● **Data shown**:
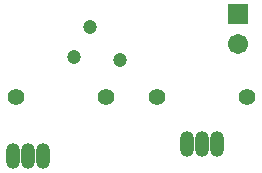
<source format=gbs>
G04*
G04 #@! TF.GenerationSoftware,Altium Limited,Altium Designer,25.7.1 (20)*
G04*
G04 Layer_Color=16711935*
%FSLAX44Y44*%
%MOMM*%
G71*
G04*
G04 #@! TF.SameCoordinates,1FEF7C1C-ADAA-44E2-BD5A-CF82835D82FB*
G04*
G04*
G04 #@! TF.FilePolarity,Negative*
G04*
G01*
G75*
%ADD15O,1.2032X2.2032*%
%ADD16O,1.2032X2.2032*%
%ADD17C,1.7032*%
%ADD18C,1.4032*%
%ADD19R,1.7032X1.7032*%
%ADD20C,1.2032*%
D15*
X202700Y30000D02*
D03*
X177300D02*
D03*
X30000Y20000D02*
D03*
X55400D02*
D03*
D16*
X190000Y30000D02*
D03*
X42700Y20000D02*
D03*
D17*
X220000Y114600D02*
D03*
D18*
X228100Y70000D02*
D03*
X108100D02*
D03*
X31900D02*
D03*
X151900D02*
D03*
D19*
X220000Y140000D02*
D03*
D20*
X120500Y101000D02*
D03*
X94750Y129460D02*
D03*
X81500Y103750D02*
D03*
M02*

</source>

---

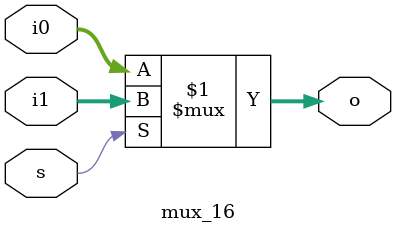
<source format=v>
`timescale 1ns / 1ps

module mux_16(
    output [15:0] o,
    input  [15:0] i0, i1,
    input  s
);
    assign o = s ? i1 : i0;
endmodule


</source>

--

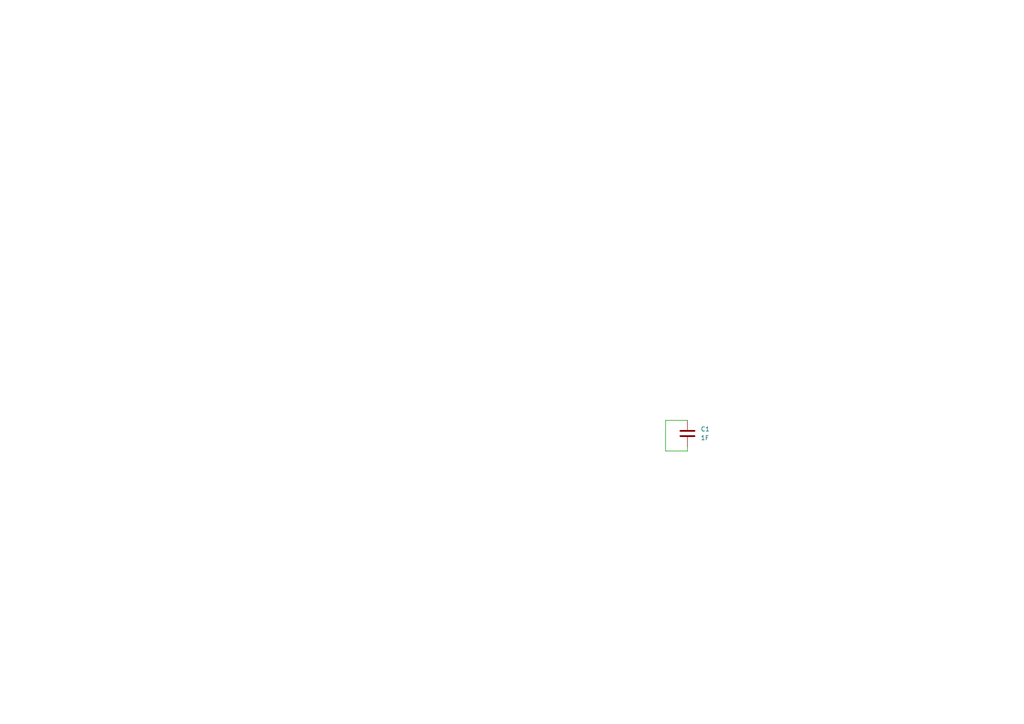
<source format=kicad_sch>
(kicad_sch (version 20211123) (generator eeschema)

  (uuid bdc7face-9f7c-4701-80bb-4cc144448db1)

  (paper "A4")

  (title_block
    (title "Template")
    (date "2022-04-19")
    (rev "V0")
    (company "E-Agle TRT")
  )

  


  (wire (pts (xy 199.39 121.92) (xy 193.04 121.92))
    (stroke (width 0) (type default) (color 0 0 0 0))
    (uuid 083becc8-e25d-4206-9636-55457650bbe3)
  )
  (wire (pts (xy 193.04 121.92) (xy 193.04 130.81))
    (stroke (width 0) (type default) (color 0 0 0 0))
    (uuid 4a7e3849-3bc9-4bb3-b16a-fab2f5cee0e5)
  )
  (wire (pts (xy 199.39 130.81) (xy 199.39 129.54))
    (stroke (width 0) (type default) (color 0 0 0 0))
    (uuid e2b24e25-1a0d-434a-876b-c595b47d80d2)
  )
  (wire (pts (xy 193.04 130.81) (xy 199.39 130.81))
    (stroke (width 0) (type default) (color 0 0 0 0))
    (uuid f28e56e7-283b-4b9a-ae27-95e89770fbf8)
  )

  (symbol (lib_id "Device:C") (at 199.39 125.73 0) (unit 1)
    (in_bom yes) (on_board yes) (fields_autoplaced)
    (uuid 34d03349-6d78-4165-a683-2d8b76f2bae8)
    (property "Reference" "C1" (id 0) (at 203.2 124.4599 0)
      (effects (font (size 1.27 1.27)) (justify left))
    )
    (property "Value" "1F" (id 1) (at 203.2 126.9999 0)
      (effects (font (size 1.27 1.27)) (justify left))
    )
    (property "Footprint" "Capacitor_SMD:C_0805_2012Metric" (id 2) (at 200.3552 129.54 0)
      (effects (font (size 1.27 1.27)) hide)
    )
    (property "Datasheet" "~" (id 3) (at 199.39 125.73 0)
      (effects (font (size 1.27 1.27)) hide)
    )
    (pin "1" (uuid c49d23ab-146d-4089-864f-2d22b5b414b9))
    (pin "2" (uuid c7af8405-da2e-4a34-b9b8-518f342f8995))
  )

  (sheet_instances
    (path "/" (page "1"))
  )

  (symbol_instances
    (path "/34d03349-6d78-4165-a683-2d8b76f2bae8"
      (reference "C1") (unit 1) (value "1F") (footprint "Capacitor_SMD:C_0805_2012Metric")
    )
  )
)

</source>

● **What the task requires**: Scan the data above. Return every line with "format" in it.

● **Exercise response**:
<source format=gbs>
<source format=v>
<source format=kicad_sch>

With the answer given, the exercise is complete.